— ACTIVITY —
Write out, word for word, every line in the data below from the one containing "1773,1739 1573,1739 1566,1720" to the one containing "813,1699 846,1686 851,1697", both of them included.

— Dataset entries —

---*---

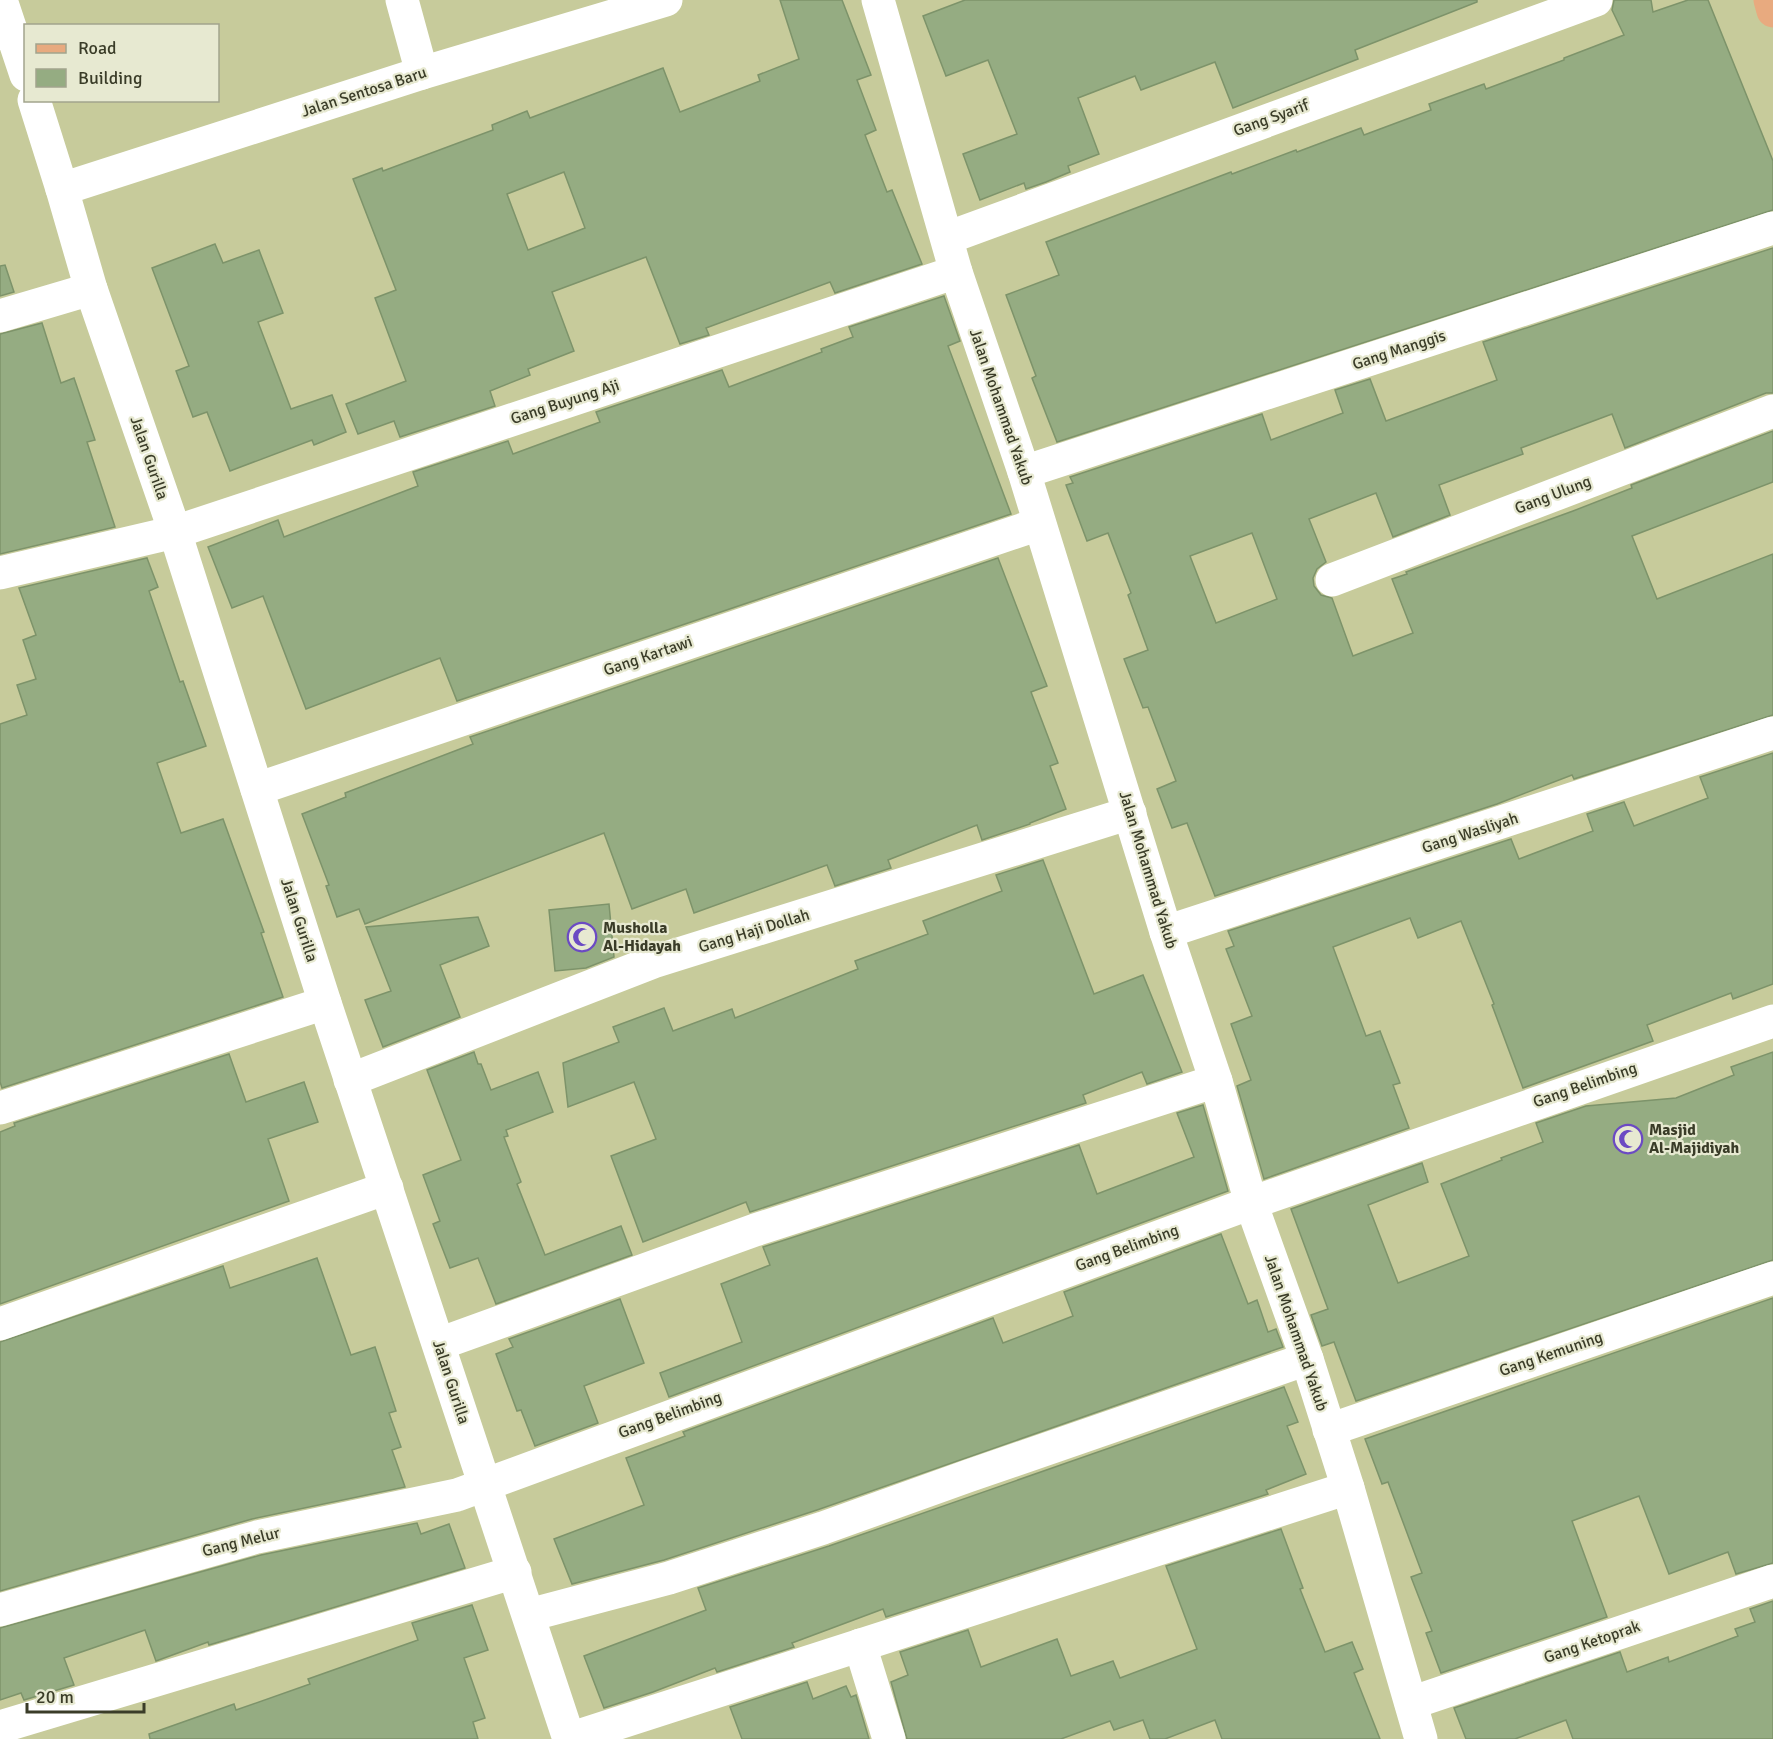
<svg xmlns="http://www.w3.org/2000/svg" width="1773" height="1739" font-family="Signika,sans-serif">
<rect width="100%" height="100%" fill="#c7cb9b"/>
<g fill="#95ac82" stroke="#7d936a" stroke-width="1.5" fill-rule="evenodd">
<path d="M780,0H842L871,75L857,80L876,130L865,135L887,192L892,190L922,264L835,293L830,282L706,328L709,335L680,344L646,257L552,292L574,351L528,369L530,375L490,391L495,406L400,437L394,421L358,434L346,404L406,381L375,298L396,290L353,179L382,168L383,171L493,130L492,125L527,111L530,118L663,68L680,112L760,81L758,75L799,59ZM564,172L585,228L528,250L507,194Z"/>
<polygon points="965,0 1477,0 1477,2 1355,50 1358,59 1233,108 1215,62 1141,90 1135,76 1078,98 1099,154 1068,166 1070,172 1046,182 1026,189 1024,183 980,200 963,154 1017,134 988,60 946,76 923,16"/>
<polygon points="1614,0 1651,0 1653,12 1688,0 1708,0 1773,161 1773,210 1057,442 1032,378 1036,376 1006,295 1059,275 1046,242 1231,172 1232,174 1296,150 1297,152 1361,128 1364,135 1431,110 1429,104 1484,84 1486,89 1564,60 1564,58 1624,35 1612,10"/>
<polygon points="215,244 223,263 259,250 283,313 258,322 291,409 332,395 346,432 314,445 312,440 230,471 207,412 193,417 176,371 189,366 152,268"/>
<path d="M1773,248V393H1766L1625,448L1612,414L1521,448L1523,454L1439,485L1450,515L1393,537L1376,493L1309,519L1326,562L1317,569L1313,578L1314,586L1321,595L1332,598L1353,656L1413,633L1392,579L1407,574L1406,572L1573,511L1632,488L1631,485L1773,431V482L1632,536L1657,599L1773,554V715L1574,779L1572,775L1497,804L1215,896L1187,823L1172,828L1157,789L1176,781L1148,707L1143,708L1124,659L1148,650L1128,595L1131,593L1108,533L1087,541L1066,485L1073,483L1070,477L1262,414L1271,440L1343,413L1335,390L1370,379L1386,421L1497,380L1483,342ZM1252,533L1277,599L1216,623L1190,556Z"/>
<polygon points="5,265 14,292 0,296 0,266"/>
<polygon points="944,296 960,341 948,346 1011,514 457,701 440,658 306,709 263,596 232,608 208,547 278,520 284,537 418,486 413,472 508,441 513,454 600,422 596,412 722,370 729,387 822,352 821,349 853,337 849,327"/>
<polygon points="42,323 61,383 74,378 95,440 87,442 115,527 0,554 0,334"/>
<polygon points="147,558 158,587 149,591 180,682 183,681 206,746 157,763 181,833 223,819 264,932 261,933 283,997 2,1088 0,1082 0,724 27,715 17,685 36,679 23,640 36,635 19,588"/>
<polygon points="998,558 1047,686 1031,692 1058,763 1050,766 1066,809 1030,823 1030,824 982,840 977,825 888,860 891,868 835,886 827,865 694,913 686,889 632,909 604,833 365,924 359,909 337,917 326,886 329,885 302,814 346,797 345,793 473,744 470,737"/>
<polygon points="1773,753 1773,984 1733,999 1731,993 1647,1025 1653,1041 1523,1088 1492,1005 1494,1004 1461,921 1418,938 1410,918 1333,947 1366,1036 1380,1031 1400,1083 1393,1085 1409,1128 1264,1179 1237,1086 1251,1080 1231,1024 1252,1016 1226,949 1234,946 1228,931 1511,839 1519,859 1593,831 1587,814 1624,802 1634,826 1708,798 1700,777"/>
<polygon points="1043,860 1094,994 1143,975 1182,1072 1147,1084 1142,1072 1083,1095 1086,1103 750,1212 746,1202 643,1242 611,1156 656,1139 634,1082 568,1107 563,1063 619,1042 613,1027 664,1008 673,1031 732,1009 735,1018 858,969 855,961 928,934 923,921 1002,891 996,875"/>
<polygon points="609,904 614,957 586,968 555,971 549,910"/>
<polygon points="478,917 489,946 440,965 460,1017 383,1047 365,1000 391,991 366,927"/>
<polygon points="474,1052 478,1064 481,1064 491,1090 538,1072 553,1112 506,1130 508,1136 504,1137 521,1182 517,1184 545,1255 621,1226 632,1255 496,1304 478,1258 450,1268 433,1224 440,1221 423,1175 461,1160 427,1070"/>
<polygon points="1773,1052 1773,1260 1356,1401 1334,1342 1322,1346 1311,1315 1328,1309 1291,1209 1422,1163 1428,1182 1368,1205 1398,1283 1469,1256 1441,1184 1502,1160 1501,1158 1543,1142 1536,1123 1586,1106 1676,1098 1734,1075 1731,1067"/>
<polygon points="229,1054 246,1102 304,1082 318,1122 268,1139 289,1201 0,1304 0,1132 15,1126 14,1123"/>
<polygon points="1203,1105 1228,1191 669,1397 660,1373 742,1342 721,1284 770,1265 763,1247 1079,1145 1097,1194 1194,1157 1177,1113"/>
<polygon points="1221,1234 1248,1304 1257,1300 1268,1332 1276,1329 1283,1347 817,1510 664,1560 572,1584 554,1539 644,1505 626,1458 685,1436 683,1432 993,1318 1003,1343 1073,1316 1064,1292"/>
<polygon points="317,1258 351,1355 375,1347 396,1411 389,1413 401,1447 392,1450 405,1487 252,1519 0,1591 0,1342 223,1266 230,1288"/>
<polygon points="1773,1298 1773,1563 1736,1574 1728,1552 1669,1574 1639,1496 1572,1521 1607,1617 1441,1673 1426,1633 1432,1631 1411,1577 1422,1573 1388,1482 1382,1484 1365,1439"/>
<polygon points="620,1299 644,1363 584,1386 598,1423 535,1446 521,1410 517,1411 496,1354 513,1347 509,1339"/>
<polygon points="1284,1387 1298,1422 1287,1426 1306,1474 1266,1490 1268,1494 886,1617 883,1609 792,1643 794,1647 717,1672 715,1668 653,1692 604,1708 584,1656 706,1610 698,1588 829,1546"/>
<polygon points="417,1523 421,1534 449,1524 465,1568 209,1645 208,1642 156,1661 145,1630 64,1658 74,1685 24,1700 21,1693 0,1700 0,1628 261,1555"/>
<polygon points="1281,1529 1303,1588 1300,1589 1325,1652 1352,1642 1363,1669 1354,1673 1380,1739 1222,1739 1215,1720 1165,1739 1150,1739 1143,1720 1114,1730 1110,1721 1061,1739 907,1739 891,1682 908,1675 900,1652 968,1630 981,1667 1057,1639 1071,1676 1113,1661 1120,1678 1197,1649 1166,1566"/>
<polygon points="1773,1601 1773,1739 1573,1739 1566,1720 1515,1739 1466,1739 1454,1708 1620,1652 1627,1672 1668,1657 1669,1662 1738,1636 1735,1629 1755,1622 1750,1609"/>
<polygon points="472,1605 488,1650 464,1658 485,1718 473,1722 478,1739 150,1739 149,1734 234,1704 236,1710 310,1684 308,1679 418,1640 412,1623"/>
<polygon points="807,1682 813,1699 846,1686 851,1697 856,1695 869,1739 742,1739 730,1707"/>
</g>
<g fill="none" stroke-linecap="round" stroke-linejoin="round">
<g stroke="#fff" stroke-width="33">
<polyline points="1,0 26,75"/>
<polyline points="402,0 422,73"/>
<polyline points="878,0 956,272 1024,472 1166,932 1216,1081 1251,1203 1307,1359 1348,1488 1421,1739"/>
<polyline points="34,100 62,189 91,289 175,532 325,1003 569,1739"/>
<polyline points="62,189 422,73 666,0"/>
<polyline points="947,238 1596,0"/>
<polyline points="0,316 91,289"/>
<polyline points="1024,472 1773,228"/>
<polyline points="0,573 175,532 956,272"/>
<polyline points="1332,580 1773,411"/>
<polyline points="257,789 1039,524"/>
<polyline points="1166,932 1773,733"/>
<polyline points="350,1080 653,962 1130,813"/>
<polyline points="0,1108 325,1003"/>
<polyline points="0,1324 387,1188"/>
<polyline points="439,1344 755,1230 1216,1081"/>
<polyline points="1329,1430 1773,1278"/>
<polyline points="0,1610 257,1537 457,1495 1251,1203 1773,1021"/>
<polyline points="529,1615 669,1578 823,1528 968,1476 1307,1359"/>
<polyline points="860,1645 889,1739"/>
<polyline points="1411,1703 1773,1581"/>
<polyline points="0,1727 515,1572"/>
<polyline points="569,1739 1348,1488"/>
</g>
<polyline stroke="#e8aa7f" stroke-width="33" points="1770,0 1773,11"/>
</g>
<defs>
<g id="mosque-ring" transform="scale(1.5)"><circle r="9.5" fill="#e7e9d1" stroke="#6b4ac3" stroke-width="1.5"/><path d="M3.5-4.9A6 6 0 1 0 3.5 4.9A5 5 0 1 1 3.5-4.9Z" fill="#6b4ac3"/></g>
</defs>
<g fill-rule="evenodd">
<use href="#mosque-ring" x="582" y="937"/>
<use href="#mosque-ring" x="1628" y="1139"/>
</g>
<g text-anchor="middle" dominant-baseline="central" stroke-width="4.5" stroke-linejoin="round" paint-order="stroke">
<g font-size="16" fill="#3a3c28" stroke="#e7e9d1">
<text transform="translate(364 92) rotate(-18)">Jalan Sentosa Baru</text>
<text transform="translate(1271 118) rotate(-20)">Gang Syarif</text>
<text transform="translate(1399 350) rotate(-18)">Gang Manggis</text>
<text transform="translate(565 402) rotate(-18)">Gang Buyung Aji</text>
<text transform="translate(1001 407) rotate(71)">Jalan Mohammad Yakub</text>
<text transform="translate(149 458) rotate(71)">Jalan Gurilla</text>
<text transform="translate(1553 495) rotate(-21)">Gang Ulung</text>
<text transform="translate(648 656) rotate(-19)">Gang Kartawi</text>
<text transform="translate(1470 833) rotate(-18)">Gang Wasliyah</text>
<text transform="translate(1148 870) rotate(73)">Jalan Mohammad Yakub</text>
<text transform="translate(299 920) rotate(72)">Jalan Gurilla</text>
<text transform="translate(754 931) rotate(-17)">Gang Haji Dollah</text>
<text transform="translate(1585 1085) rotate(-19)">Gang Belimbing</text>
<text transform="translate(1127 1248) rotate(-20)">Gang Belimbing</text>
<text transform="translate(1296 1333) rotate(71)">Jalan Mohammad Yakub</text>
<text transform="translate(1551 1354) rotate(-19)">Gang Kemuning</text>
<text transform="translate(451 1382) rotate(72)">Jalan Gurilla</text>
<text transform="translate(670 1415) rotate(-20)">Gang Belimbing</text>
<text transform="translate(241 1542) rotate(-14)">Gang Melur</text>
<text transform="translate(1592 1642) rotate(-19)">Gang Ketoprak</text>
</g>
<g font-size="16" font-weight="bold" fill="#3a3c28" stroke="#e7e9d1" text-anchor="start">
<text x="603" y="928">Musholla<tspan x="603" dy="18">Al-Hidayah</tspan></text>
<text x="1649" y="1130">Masjid<tspan x="1649" dy="18">Al-Majidiyah</tspan></text>
</g>
</g>
<rect x="24" y="24" width="195" height="78" fill="#e7e9d1" stroke="#a2a48d" stroke-width="1.5"/>
<rect x="36" y="44" width="30" height="9" fill="#e8aa7f" stroke="#a2a48d" stroke-width="1.5"/>
<text x="78" y="54" font-size="18" fill="#3a3c28">Road</text>
<rect x="36" y="69" width="30" height="18" fill="#95ac82" stroke="#a2a48d" stroke-width="1.5"/>
<text x="78" y="84" font-size="18" fill="#3a3c28">Building</text>
<path d="M27 1703v9h117v-9" fill="none" stroke="#3a3c28" stroke-width="3"/>
<text x="36" y="1703" font-size="18" fill="#3a3c28" stroke="#e7e9d1" stroke-width="4.5" paint-order="stroke">20 m</text>
</svg>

---*---

— OUTPUT FOR THIS EXERCISE —
<polygon points="1773,1601 1773,1739 1573,1739 1566,1720 1515,1739 1466,1739 1454,1708 1620,1652 1627,1672 1668,1657 1669,1662 1738,1636 1735,1629 1755,1622 1750,1609"/>
<polygon points="472,1605 488,1650 464,1658 485,1718 473,1722 478,1739 150,1739 149,1734 234,1704 236,1710 310,1684 308,1679 418,1640 412,1623"/>
<polygon points="807,1682 813,1699 846,1686 851,1697 856,1695 869,1739 742,1739 730,1707"/>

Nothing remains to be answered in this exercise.